Storm/Finagle Hackathon Submission - Poursquare
This was my submission to the Storm/Finagle Hackathon which took place at hack/reduce in July of 2013.
This repo contains the code for the Storm portion of the application. This includes all the spouts, bolts, and topology that were used on the Storm cluster.
Getting Started
Prerequisites
The first thing you need to do is get access to the Twitter API. Once you are set up, you need to retrieve a bearer token from Twitter so that you can access the search API. The search API uses application-only authentication and instructions on how to get a token can be found here. I used Finagle to do this but you can just as easily do it with curl or any HTTP client.
You will also need MongoDB installed. If you are on Linux (or OSX), you can do this through whichever package manager/software updater your distro supports. On Windows, just follow the instructions here.
Install the Java SDK and Maven.
The last thing you will need is git. I would assume most of you have it already, but if not, you can grab it through your package manager or go here for Windows. Then check out the docs on GitHub on how to clone a repo.
Although I am using Scala, if you all you want to do is run the topology, you do not have to have Scala installed. If you are using Eclipse, you can either download the Scala IDE (which I recommended) or install the Scala plugin. I did have to create a separate library entry for 2.10.2 since I couldn't find out how to update Scala IDE to the latest version of 2.10.
Installing
First, clone the repo onto your local machine.
I am using Maven and not sbt, so if you are using Eclipse, you can just import as a Maven project. The import into IntelliJ should be pretty straightforward as well (although I am not certain on how to do this). You can also just run Maven from the command line.
The next step is to make an environmental variable called TWITTER_BEARER_TOKEN and set the value to your Twitter API bearer token. I did this in my run configuration in Eclipse but if you are running from the command line you can set it there.
Running
If you are in Eclipse, create a run configuration for a Scala Application that targets the
com.infinitemule.hopperhack.storm.PoursquareTopology
class. Don't forget specify the bearer token
environmental variable.
If you are on the command line, you should be able to run mvn compile
and then:
mvn exec:java -Dexec.mainClass=com.infinitemule.hopperhack.storm.PoursquareTopology
The topology will run in local mode for two minutes. This is hard coded in the class, so you will have to edit the file if you wanted it to run longer.
Notes
- I am not a Storm expert. I started learning Storm a few days before the hackathon. If you see something that can be improved, please let me know.

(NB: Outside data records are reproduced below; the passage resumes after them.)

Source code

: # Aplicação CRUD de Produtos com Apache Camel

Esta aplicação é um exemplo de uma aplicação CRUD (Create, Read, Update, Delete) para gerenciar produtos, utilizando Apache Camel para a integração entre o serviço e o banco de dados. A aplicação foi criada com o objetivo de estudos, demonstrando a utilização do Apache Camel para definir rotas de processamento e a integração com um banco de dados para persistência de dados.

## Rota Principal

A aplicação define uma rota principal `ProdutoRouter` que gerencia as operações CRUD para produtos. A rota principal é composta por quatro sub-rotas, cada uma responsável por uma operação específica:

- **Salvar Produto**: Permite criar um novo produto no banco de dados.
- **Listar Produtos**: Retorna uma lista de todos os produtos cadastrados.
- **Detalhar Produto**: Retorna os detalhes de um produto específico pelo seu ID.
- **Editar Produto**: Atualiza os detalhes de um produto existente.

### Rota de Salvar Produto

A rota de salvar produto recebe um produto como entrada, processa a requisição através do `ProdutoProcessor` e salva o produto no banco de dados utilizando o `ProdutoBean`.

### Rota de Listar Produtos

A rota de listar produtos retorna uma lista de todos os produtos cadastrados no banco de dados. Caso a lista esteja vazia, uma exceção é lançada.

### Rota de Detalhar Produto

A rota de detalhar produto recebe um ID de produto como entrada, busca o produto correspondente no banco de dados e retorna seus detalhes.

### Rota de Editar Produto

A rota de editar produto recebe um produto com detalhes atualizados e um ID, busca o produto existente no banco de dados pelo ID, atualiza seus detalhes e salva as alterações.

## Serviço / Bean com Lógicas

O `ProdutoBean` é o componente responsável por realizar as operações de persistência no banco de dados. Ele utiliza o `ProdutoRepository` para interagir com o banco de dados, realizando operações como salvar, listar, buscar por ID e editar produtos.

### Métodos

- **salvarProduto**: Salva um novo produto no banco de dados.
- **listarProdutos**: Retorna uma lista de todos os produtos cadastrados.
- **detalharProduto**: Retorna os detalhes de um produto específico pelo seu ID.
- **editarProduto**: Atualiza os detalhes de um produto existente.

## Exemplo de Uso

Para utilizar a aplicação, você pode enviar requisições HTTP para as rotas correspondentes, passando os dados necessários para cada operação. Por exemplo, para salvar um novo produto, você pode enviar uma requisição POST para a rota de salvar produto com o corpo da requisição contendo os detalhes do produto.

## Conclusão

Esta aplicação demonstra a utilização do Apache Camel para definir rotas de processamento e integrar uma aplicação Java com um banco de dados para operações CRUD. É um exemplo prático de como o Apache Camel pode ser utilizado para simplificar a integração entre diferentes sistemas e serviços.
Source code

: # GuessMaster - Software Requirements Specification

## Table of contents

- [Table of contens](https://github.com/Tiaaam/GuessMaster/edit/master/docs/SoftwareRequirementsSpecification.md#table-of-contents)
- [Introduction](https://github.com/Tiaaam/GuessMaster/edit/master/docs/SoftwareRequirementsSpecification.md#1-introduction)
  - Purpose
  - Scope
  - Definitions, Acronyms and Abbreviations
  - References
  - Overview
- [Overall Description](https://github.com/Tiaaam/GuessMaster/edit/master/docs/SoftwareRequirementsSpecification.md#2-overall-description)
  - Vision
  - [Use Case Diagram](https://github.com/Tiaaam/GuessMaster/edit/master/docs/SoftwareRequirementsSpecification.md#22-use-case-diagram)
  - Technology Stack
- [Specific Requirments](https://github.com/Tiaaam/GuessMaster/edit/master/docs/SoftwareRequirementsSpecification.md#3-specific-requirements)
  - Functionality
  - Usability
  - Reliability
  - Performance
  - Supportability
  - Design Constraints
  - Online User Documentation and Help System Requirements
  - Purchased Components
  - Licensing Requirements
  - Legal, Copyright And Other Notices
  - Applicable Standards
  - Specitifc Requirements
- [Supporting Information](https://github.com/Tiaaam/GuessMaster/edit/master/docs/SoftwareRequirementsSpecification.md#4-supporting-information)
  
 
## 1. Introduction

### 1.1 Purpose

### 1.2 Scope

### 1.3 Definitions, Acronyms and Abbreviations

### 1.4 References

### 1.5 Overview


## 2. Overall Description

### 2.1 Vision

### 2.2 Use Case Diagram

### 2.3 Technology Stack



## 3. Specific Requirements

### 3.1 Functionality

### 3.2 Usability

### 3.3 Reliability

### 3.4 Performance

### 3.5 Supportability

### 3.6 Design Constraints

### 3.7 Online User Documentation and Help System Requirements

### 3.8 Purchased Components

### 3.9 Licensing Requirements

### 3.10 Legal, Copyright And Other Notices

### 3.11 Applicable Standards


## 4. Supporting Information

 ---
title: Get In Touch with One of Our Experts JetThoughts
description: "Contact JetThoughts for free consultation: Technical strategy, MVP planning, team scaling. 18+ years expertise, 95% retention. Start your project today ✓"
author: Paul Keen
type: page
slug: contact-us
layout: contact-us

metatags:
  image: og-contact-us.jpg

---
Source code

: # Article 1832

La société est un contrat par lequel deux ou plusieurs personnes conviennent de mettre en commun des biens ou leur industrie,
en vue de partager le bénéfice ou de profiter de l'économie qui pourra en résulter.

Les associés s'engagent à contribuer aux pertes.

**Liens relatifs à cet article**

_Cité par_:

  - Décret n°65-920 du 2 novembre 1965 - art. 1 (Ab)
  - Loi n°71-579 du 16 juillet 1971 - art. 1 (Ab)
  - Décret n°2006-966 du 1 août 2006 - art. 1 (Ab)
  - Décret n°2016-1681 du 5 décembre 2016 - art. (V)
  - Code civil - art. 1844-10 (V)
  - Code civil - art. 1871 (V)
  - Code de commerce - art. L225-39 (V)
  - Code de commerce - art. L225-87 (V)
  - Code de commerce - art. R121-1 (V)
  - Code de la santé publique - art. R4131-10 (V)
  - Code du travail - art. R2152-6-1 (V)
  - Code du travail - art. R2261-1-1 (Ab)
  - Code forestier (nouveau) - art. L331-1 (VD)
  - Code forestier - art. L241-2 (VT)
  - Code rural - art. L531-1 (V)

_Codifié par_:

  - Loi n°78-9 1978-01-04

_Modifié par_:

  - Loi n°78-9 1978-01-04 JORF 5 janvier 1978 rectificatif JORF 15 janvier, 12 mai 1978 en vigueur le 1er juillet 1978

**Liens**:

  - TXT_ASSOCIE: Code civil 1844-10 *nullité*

- I didn't do any adjustments to the topology. Everything has a three for a parallelism hint because that's what I used when I was testing. My guess would be that you would look at the metrics that the Storm UI is collecting and make appropriate adjustments to those numbers.
- I had a hard time finding the proper way of feeding a spout. I based mine off of the Storm Kestral spout.
- I also had a hard time finding a good example of how to use Finagle within a Storm bolt. If you know of
a better way of doing this, please let me know.